**Stored data**.
[Start of section]
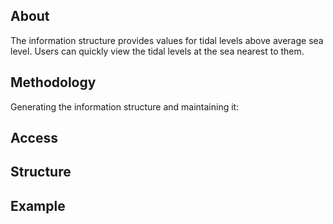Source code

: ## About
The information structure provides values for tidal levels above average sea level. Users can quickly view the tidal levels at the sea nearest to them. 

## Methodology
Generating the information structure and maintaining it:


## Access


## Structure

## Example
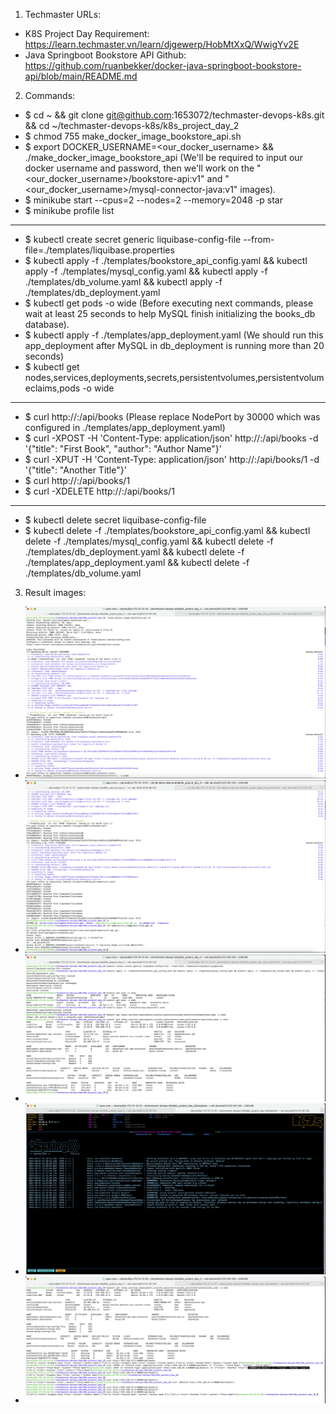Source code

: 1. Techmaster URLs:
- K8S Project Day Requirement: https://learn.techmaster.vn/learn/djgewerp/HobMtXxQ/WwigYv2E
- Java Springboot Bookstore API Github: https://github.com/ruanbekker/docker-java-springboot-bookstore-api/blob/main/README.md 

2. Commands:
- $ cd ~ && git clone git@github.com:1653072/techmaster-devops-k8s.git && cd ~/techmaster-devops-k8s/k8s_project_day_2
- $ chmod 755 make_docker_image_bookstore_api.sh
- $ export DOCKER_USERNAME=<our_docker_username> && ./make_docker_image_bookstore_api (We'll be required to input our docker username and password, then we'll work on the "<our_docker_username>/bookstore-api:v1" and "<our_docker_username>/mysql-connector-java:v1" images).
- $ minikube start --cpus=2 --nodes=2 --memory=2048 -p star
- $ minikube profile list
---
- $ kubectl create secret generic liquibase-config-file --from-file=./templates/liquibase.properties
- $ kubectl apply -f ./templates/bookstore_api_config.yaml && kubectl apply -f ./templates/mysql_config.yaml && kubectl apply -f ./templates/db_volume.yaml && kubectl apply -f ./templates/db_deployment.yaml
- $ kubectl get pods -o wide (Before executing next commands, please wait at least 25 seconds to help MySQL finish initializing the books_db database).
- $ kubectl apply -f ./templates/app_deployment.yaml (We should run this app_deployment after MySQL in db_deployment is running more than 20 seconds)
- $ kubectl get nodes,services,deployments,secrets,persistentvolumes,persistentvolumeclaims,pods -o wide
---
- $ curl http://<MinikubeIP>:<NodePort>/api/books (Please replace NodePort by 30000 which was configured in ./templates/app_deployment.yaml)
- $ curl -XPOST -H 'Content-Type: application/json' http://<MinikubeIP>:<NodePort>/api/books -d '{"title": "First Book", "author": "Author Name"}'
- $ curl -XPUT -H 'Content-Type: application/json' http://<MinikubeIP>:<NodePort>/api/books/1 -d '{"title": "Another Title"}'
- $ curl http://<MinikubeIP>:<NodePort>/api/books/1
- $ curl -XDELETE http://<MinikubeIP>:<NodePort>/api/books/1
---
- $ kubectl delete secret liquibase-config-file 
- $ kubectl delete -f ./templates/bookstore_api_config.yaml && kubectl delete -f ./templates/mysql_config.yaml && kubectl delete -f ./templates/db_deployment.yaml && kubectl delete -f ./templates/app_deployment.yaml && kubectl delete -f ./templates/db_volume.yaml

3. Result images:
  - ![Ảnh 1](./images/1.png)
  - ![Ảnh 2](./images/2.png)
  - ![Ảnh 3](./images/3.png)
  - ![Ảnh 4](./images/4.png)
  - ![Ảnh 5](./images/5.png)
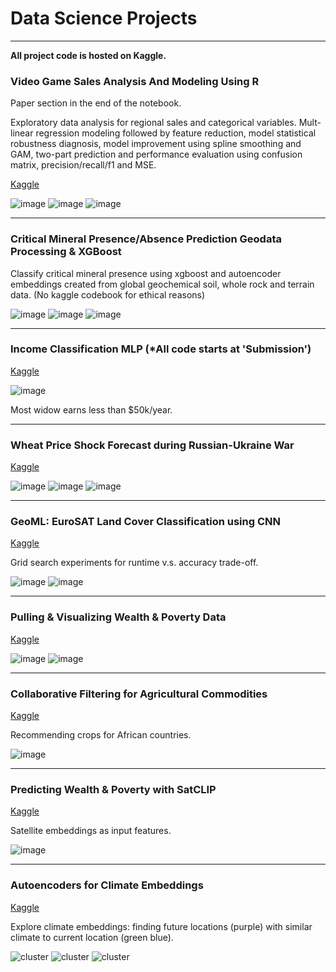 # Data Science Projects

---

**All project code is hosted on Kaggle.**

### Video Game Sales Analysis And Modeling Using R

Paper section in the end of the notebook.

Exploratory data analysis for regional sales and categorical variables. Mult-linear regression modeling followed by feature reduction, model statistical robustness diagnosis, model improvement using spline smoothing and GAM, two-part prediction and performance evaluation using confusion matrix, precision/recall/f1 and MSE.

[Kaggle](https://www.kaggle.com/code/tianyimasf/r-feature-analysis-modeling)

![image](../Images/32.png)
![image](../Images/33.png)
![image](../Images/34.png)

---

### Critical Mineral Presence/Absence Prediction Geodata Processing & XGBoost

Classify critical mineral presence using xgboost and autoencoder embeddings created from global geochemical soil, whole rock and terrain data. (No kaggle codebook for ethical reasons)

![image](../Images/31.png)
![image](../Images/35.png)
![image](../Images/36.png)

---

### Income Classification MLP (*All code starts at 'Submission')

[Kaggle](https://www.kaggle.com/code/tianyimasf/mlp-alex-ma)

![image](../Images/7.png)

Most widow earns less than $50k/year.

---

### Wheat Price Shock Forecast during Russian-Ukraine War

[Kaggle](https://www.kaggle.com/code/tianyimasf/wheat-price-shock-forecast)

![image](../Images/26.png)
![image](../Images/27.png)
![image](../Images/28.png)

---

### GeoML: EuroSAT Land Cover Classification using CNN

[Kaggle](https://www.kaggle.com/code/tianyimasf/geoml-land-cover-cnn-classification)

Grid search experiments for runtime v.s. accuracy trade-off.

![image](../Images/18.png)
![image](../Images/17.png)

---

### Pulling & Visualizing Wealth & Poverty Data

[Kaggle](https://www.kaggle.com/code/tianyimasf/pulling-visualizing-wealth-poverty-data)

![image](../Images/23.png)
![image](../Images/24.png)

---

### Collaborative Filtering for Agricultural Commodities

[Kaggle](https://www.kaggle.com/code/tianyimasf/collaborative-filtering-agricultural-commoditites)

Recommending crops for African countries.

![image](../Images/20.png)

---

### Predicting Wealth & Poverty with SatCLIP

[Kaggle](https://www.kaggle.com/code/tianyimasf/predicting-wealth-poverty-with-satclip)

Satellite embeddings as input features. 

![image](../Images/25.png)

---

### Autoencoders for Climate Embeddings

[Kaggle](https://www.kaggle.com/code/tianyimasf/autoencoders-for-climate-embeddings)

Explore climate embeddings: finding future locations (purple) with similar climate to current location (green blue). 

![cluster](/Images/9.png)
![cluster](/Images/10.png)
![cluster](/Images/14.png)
[End of section]
[Start of section]
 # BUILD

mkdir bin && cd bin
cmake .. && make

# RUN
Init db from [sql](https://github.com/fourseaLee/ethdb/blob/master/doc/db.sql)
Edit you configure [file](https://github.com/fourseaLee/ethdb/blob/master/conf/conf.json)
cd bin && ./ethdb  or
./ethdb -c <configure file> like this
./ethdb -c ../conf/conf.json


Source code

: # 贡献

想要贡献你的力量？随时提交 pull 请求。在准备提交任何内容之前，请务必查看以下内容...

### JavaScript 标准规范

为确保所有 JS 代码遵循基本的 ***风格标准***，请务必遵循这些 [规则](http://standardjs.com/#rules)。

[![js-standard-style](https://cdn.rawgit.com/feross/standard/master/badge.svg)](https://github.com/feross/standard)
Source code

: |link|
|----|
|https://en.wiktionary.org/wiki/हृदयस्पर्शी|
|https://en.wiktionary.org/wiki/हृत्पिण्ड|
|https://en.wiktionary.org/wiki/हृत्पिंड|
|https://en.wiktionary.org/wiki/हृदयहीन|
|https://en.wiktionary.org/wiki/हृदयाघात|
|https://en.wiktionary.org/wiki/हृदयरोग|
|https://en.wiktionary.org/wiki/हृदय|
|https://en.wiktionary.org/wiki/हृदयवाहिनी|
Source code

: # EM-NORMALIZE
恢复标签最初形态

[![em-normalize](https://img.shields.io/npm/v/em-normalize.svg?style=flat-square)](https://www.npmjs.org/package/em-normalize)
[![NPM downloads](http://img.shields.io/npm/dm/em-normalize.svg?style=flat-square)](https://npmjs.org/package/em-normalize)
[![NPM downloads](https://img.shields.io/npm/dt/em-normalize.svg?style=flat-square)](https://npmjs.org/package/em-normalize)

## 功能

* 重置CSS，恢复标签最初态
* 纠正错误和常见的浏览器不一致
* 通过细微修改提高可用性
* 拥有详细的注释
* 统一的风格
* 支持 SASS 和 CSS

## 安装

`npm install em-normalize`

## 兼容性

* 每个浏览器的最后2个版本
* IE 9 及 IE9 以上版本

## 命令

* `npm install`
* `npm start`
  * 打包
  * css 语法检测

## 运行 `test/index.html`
[End of section]
[Start of section]
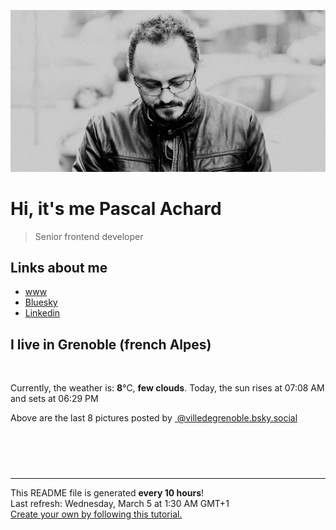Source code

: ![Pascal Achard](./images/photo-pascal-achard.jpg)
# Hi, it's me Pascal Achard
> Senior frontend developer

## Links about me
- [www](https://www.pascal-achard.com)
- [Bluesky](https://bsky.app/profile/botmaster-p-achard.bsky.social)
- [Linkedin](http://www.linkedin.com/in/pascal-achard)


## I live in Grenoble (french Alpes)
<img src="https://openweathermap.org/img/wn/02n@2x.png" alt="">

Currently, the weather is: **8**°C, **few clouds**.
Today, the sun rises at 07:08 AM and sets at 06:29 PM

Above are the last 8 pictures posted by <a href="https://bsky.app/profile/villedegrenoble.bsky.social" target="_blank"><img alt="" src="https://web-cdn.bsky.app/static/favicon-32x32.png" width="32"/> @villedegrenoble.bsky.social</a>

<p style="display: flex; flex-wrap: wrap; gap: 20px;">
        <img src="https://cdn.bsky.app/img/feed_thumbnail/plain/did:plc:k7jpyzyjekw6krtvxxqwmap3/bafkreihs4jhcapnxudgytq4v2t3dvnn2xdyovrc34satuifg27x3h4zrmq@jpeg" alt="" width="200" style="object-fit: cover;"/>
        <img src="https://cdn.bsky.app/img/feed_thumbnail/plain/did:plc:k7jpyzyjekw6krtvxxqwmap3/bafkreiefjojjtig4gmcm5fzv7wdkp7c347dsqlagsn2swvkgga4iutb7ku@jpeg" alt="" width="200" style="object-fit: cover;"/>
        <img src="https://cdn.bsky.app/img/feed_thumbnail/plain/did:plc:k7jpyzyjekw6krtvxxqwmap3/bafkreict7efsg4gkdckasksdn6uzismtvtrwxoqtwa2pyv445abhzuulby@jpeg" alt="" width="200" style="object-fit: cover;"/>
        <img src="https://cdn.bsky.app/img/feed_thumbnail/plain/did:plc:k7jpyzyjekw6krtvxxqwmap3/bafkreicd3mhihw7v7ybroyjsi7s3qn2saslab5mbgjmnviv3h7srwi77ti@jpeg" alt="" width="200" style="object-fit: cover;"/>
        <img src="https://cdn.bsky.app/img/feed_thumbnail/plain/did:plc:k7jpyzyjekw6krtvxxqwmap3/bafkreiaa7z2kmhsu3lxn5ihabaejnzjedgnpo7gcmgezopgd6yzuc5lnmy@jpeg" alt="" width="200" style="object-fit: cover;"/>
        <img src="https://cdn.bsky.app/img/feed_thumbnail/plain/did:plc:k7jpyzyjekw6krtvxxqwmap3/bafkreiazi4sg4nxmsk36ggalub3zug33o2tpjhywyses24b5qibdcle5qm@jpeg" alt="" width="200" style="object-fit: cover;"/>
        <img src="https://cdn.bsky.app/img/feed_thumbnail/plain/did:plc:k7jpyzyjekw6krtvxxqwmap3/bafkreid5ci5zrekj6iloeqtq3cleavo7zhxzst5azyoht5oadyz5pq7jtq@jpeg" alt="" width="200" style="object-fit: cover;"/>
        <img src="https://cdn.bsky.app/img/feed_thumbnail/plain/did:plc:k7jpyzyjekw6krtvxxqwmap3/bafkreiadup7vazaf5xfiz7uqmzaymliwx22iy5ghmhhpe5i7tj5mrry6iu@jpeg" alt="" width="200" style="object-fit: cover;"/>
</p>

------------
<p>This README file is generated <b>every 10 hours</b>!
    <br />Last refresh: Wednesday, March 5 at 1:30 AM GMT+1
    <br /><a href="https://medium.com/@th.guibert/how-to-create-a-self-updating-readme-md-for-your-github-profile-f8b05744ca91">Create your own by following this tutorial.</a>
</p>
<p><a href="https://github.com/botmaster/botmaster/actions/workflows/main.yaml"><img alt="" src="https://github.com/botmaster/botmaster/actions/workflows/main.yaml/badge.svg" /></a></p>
[End of section]
**EXERCISE DESCRIPTION**.
Using the data above, retype exactly and only the lines from the one containing "- ![Ảnh 3](./images/3.png)" up to and including the one containing "### Predicting Wealth & Poverty with SatCLIP", with no pictures carried over.

**OUTPUT FOR THIS EXERCISE**.
  - ![Ảnh 3](./images/3.png)
  - ![Ảnh 4](./images/4.png)
  - ![Ảnh 5](./images/5.png)
 # Data Science Projects

---

**All project code is hosted on Kaggle.**

### Video Game Sales Analysis And Modeling Using R

Paper section in the end of the notebook.

Exploratory data analysis for regional sales and categorical variables. Mult-linear regression modeling followed by feature reduction, model statistical robustness diagnosis, model improvement using spline smoothing and GAM, two-part prediction and performance evaluation using confusion matrix, precision/recall/f1 and MSE.

[Kaggle](https://www.kaggle.com/code/tianyimasf/r-feature-analysis-modeling)

![image](../Images/32.png)
![image](../Images/33.png)
![image](../Images/34.png)

---

### Critical Mineral Presence/Absence Prediction Geodata Processing & XGBoost

Classify critical mineral presence using xgboost and autoencoder embeddings created from global geochemical soil, whole rock and terrain data. (No kaggle codebook for ethical reasons)

![image](../Images/31.png)
![image](../Images/35.png)
![image](../Images/36.png)

---

### Income Classification MLP (*All code starts at 'Submission')

[Kaggle](https://www.kaggle.com/code/tianyimasf/mlp-alex-ma)

![image](../Images/7.png)

Most widow earns less than $50k/year.

---

### Wheat Price Shock Forecast during Russian-Ukraine War

[Kaggle](https://www.kaggle.com/code/tianyimasf/wheat-price-shock-forecast)

![image](../Images/26.png)
![image](../Images/27.png)
![image](../Images/28.png)

---

### GeoML: EuroSAT Land Cover Classification using CNN

[Kaggle](https://www.kaggle.com/code/tianyimasf/geoml-land-cover-cnn-classification)

Grid search experiments for runtime v.s. accuracy trade-off.

![image](../Images/18.png)
![image](../Images/17.png)

---

### Pulling & Visualizing Wealth & Poverty Data

[Kaggle](https://www.kaggle.com/code/tianyimasf/pulling-visualizing-wealth-poverty-data)

![image](../Images/23.png)
![image](../Images/24.png)

---

### Collaborative Filtering for Agricultural Commodities

[Kaggle](https://www.kaggle.com/code/tianyimasf/collaborative-filtering-agricultural-commoditites)

Recommending crops for African countries.

![image](../Images/20.png)

---

### Predicting Wealth & Poverty with SatCLIP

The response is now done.